Source records:
╔══

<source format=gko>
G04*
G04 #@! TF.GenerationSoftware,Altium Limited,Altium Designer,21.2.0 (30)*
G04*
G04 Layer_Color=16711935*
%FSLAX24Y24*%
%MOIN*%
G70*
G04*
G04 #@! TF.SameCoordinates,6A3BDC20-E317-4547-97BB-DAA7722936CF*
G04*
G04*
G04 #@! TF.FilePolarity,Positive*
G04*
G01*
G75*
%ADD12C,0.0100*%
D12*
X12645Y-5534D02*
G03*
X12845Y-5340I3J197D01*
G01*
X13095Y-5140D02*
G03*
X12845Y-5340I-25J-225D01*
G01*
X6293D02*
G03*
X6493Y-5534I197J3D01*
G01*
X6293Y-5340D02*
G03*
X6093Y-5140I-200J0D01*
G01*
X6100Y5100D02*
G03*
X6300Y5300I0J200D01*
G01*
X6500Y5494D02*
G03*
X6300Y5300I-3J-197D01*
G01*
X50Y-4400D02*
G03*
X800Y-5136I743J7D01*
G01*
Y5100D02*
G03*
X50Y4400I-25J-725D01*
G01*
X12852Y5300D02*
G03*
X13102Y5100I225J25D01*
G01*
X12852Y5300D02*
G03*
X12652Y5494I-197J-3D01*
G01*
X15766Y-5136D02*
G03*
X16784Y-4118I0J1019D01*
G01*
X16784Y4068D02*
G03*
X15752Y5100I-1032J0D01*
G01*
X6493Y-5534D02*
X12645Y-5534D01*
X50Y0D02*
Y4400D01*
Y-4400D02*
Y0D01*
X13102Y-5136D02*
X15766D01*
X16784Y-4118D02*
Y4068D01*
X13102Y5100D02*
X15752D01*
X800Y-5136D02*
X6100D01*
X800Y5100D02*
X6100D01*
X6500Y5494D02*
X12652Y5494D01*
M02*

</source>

╚══
╔══

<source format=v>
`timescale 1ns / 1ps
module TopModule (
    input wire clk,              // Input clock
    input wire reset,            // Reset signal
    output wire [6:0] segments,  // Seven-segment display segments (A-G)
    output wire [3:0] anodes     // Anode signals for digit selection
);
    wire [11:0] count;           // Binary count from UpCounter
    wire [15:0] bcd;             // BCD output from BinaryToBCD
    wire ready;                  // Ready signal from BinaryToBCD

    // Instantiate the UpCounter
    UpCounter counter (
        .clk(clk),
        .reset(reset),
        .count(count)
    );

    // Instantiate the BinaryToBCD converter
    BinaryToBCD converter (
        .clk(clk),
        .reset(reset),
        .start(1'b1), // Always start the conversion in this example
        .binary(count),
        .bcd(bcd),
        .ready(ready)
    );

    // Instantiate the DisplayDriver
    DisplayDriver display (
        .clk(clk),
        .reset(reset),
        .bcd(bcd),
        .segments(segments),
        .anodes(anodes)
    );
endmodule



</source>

╚══

### [What to work on]
All lines carrying the word "ready" must be copied from the data above.

### [Result for this task]
    wire ready;                  // Ready signal from BinaryToBCD
        .ready(ready)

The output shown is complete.